Mit der „Achse“ und einer echten Legende

Insgesamt setzt Lokomotive aber weitestgehend auf das gleich Gerüst wie im Vorjahr: Torhüter Guilherme (33), Kapitän und Abwehrchef Vedran Corluka (33, u.a. zuvor bei Bayer 04), „Sechser“ Krychowiak, die beiden Miranchuk-Zwillinge (23) im offensiven Mittelfeld, Anton und Aleksey, sowie Fedor Smolov (29) im Sturm. Dazu kommen noch die beiden Ex-Schalker Benedikt Höwedes (29), der auch meistens von Beginn an spielt, und Jefferson Farfan (34), der polnische Nationalspieler Maciej Rybus (30) oder auch der vielversprechende Dmitri Barinov (23). Es ist also durchaus einiges an Qualität und Erfahrung vorhanden, sodass Lok keineswegs chancenlos ist.

Ein weiterer Pluspunkt für den amtierenden russischen Pokalsieger ist mit Sicherheit Trainer Yuri Semin. Der 72-jährige arbeitet seit 2016 höchst erfolgreich und verfügt über extrem viel Erfahrung, was sich offenbar auszuzahlen scheint. Er war u.a. einst als Spieler (1975-78) und Präsident (Januar bis Dezember 2007) bei Lokomotive und ist nun schon zum dritten Mal Trainer des Vereins. Seine erste Amtszeit währte von 1986 bis 1990, dann wurde er Trainer der neuseeländischen Nationalmannschaft, nur um dann 1992 zurückzukehren und bis 2005 im Amt zu bleiben. 2016 kehrte er dann abermals als Trainer auf die Bank zurück.

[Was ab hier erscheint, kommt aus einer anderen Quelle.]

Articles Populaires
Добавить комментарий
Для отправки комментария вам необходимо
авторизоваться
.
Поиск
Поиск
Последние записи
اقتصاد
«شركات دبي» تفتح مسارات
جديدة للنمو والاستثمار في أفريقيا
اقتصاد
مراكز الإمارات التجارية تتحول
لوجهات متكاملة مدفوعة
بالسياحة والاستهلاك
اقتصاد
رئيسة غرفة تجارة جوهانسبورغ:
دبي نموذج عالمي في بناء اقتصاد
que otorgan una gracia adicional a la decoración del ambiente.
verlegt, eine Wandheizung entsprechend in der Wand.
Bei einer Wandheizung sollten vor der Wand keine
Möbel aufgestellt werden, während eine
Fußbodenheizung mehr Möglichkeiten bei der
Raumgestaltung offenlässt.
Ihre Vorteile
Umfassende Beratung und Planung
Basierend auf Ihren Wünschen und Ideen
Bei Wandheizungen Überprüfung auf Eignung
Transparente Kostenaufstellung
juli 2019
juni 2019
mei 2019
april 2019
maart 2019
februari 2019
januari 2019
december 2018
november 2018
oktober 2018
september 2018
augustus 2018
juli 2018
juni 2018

Er wurde mit „seiner“ Lokomotive dreimal russischer Meister, sechsmal Pokalsieger und holte zweimal den Supercup. Es geht also nicht zu weit, wenn man sagt, dass er den Verein wie kaum ein Zweiter verkörpert und ein echter Glücksfall für ihn ist. Ob das in dieser schwierigen Gruppe ausreichend ist, darf allerdings bezweifelt werden.

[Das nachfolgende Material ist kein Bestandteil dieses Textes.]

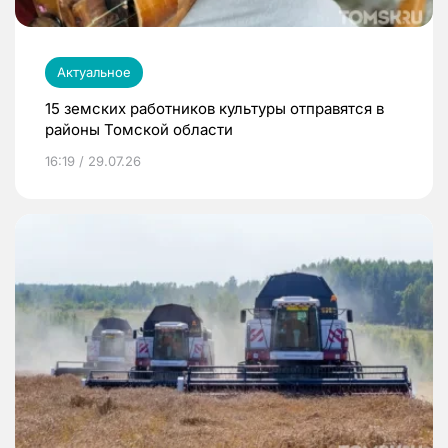
Актуальное
15 земских работников культуры отправятся в
районы Томской области
16:19 / 29.07.26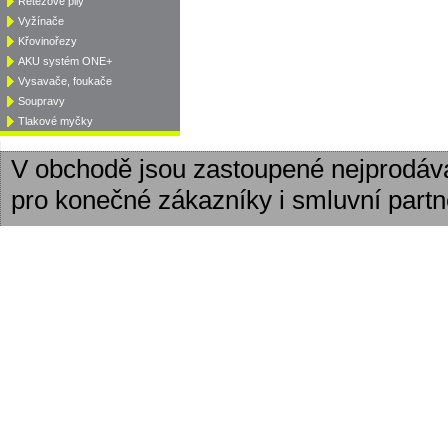
Řetězové pily
Vyžínače
Křovinořezy
AKU systém ONE+
Vysavače, foukače
Soupravy
Tlakové myčky
V obchodě jsou zastoupené nejprodáv
pro konečné zákazníky i smluvní partn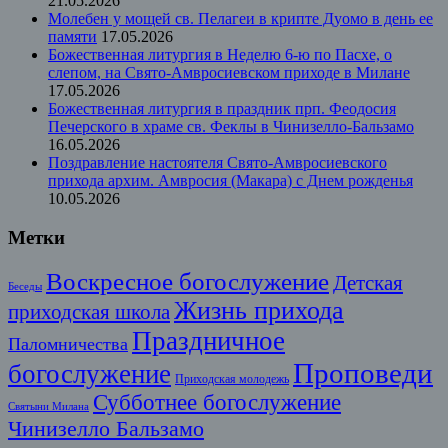
21.05.2026
Молебен у мощей св. Пелагеи в крипте Дуомо в день ее
памяти
17.05.2026
Божественная литургия в Неделю 6-ю по Пасхе, о
слепом, на Свято-Амвросиевском приходе в Милане
17.05.2026
Божественная литургия в праздник прп. Феодосия
Печерского в храме св. Феклы в Чинизелло-Бальзамо
16.05.2026
Поздравление настоятеля Свято-Амвросиевского
прихода архим. Амвросия (Макара) с Днем рожденья
10.05.2026
Метки
Воскресное богослужение
Детская
Беседы
Жизнь прихода
приходская школа
Праздничное
Паломничества
Проповеди
богослужение
Приходская молодежь
Субботнее богослужение
Святыни Милана
Чинизелло Бальзамо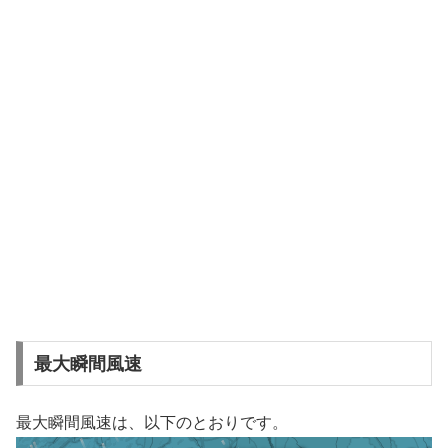
最大瞬間風速
最大瞬間風速は、以下のとおりです。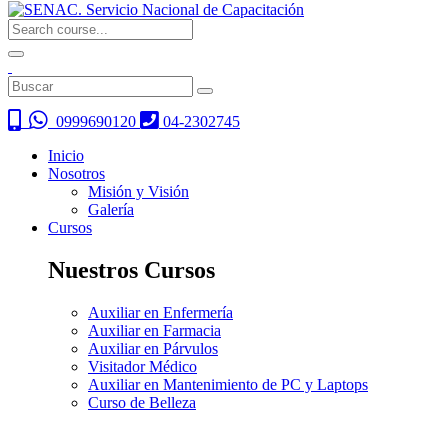
0999690120
04-2302745
Inicio
Nosotros
Misión y Visión
Galería
Cursos
Nuestros Cursos
Auxiliar en Enfermería
Auxiliar en Farmacia
Auxiliar en Párvulos
Visitador Médico
Auxiliar en Mantenimiento de PC y Laptops
Curso de Belleza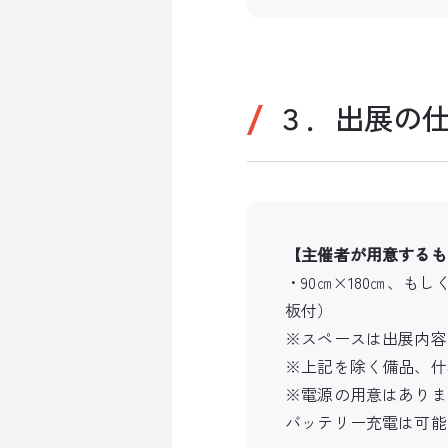
３．出展の
【主催者が用意するも
・90㎝×180㎝、も
板付）
※スペースは出展内容
※上記を除く備品、什
※電源の用意はありま
バッテリー充電は可能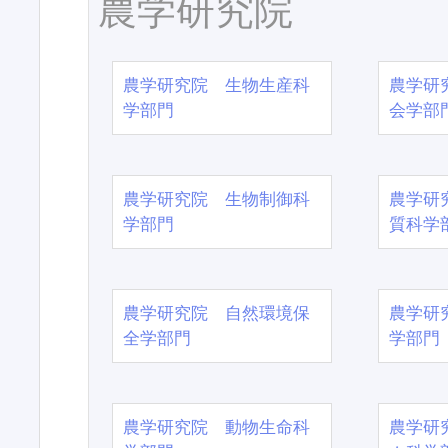
農学研究院
農学研究院 生物生産科
農学研
学部門
会学部
農学研究院 生物制御科
農学研
学部門
質科学
農学研究院 自然環境保
農学研
全学部門
学部門
農学研究院 動物生命科
農学研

Im Fokus: Die Miranchuk-Zwillinge

Es kommt nicht allzu häufig vor, dass zwei Zwillinge gemeinsam den Weg in den Profi-Fußball schaffen und dort Seite an Seite spielen. In der diesjährigen Gruppe D gibt es diesen Fall aber gleich zweimal: Die Bender-Zwillinge bei Bayer 04 und die Miranchuk-Zwilinge bei Lokomotive. Eine besondere Situation.

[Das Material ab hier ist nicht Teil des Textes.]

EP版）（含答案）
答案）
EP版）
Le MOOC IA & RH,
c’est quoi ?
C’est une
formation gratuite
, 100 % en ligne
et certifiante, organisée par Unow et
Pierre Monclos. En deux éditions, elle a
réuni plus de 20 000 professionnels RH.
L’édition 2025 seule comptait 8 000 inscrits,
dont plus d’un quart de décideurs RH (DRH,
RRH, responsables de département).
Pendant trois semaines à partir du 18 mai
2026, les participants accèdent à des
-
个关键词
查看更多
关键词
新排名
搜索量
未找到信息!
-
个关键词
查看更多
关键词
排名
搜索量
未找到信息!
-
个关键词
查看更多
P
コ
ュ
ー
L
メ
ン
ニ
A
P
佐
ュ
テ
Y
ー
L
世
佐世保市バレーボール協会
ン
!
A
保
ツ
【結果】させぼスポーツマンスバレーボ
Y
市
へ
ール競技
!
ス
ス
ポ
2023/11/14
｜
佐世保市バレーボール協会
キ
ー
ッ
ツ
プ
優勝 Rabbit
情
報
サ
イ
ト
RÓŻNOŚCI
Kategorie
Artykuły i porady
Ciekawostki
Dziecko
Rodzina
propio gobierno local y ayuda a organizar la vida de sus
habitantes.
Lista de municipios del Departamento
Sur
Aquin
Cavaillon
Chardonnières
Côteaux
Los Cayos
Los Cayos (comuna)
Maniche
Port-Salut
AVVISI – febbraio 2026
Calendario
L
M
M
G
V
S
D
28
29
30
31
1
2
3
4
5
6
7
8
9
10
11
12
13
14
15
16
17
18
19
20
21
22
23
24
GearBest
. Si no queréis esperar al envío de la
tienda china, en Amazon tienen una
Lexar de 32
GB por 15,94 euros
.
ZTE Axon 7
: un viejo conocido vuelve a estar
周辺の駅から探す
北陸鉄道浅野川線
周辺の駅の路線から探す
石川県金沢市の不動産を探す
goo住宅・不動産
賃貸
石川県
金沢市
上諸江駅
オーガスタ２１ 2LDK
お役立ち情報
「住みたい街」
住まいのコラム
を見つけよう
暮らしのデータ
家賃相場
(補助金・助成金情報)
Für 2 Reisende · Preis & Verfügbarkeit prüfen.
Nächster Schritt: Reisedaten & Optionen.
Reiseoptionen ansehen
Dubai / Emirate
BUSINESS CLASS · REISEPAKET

Anders als die Benders, sind die Miranchuks Offensivspieler. Beide kommen vorwiegend im offensiven Mittelfeld zum Einsatz, meistens einer zentral der andere auf links, und beide sind sehr ähnliche Spielertypen. Aleksey ist allerdings Linksfuß, während Anton lieber den rechten Fuß verwendet. Beide sind außerdem russische Nationalspieler, wobei sie dort zumeist eher Konkurrenten sind und nicht Partner, wie bei Lok. In der letzten Saison wusste Anton mit 11 Toren und fünf Vorlagen in 25 Spielen mehr zu überzeugen als Bruder Aleksey, der in 30 Spielen dreimal traf und acht weitere Tore vorbereitete. In dieser Saison hat Aleksey, der auch insgesamt deutlich mehr Spiele, Tore und Assists in seiner Statistik stehen hat, allerdings wieder die Nase vorn. Es lohnt sich aber definitiv beide im Auge zu behalten!

(Photo KIRILL KUDRYAVTSEV/AFP/Getty Images)

Prognose

Lokomotive ist ist dieser Gruppe natürlich klarer Außenseiter. Im Normalfall bleibt für die Russen nur der vierte Rang, da die anderen drei Teams stärker einzuschätzen sind. Doch möglicherweise können die Moskauer, mit mannschaftlicher Geschlossenheit und einem guten Spirit, für die ein oder andere Überraschung sorgen und eventuell um den dritten Platz kämpfen. Je nachdem, ob Leverkusen womöglich zu naiv auftritt, könnte Lok für die „Werkself“ gefährlich werden.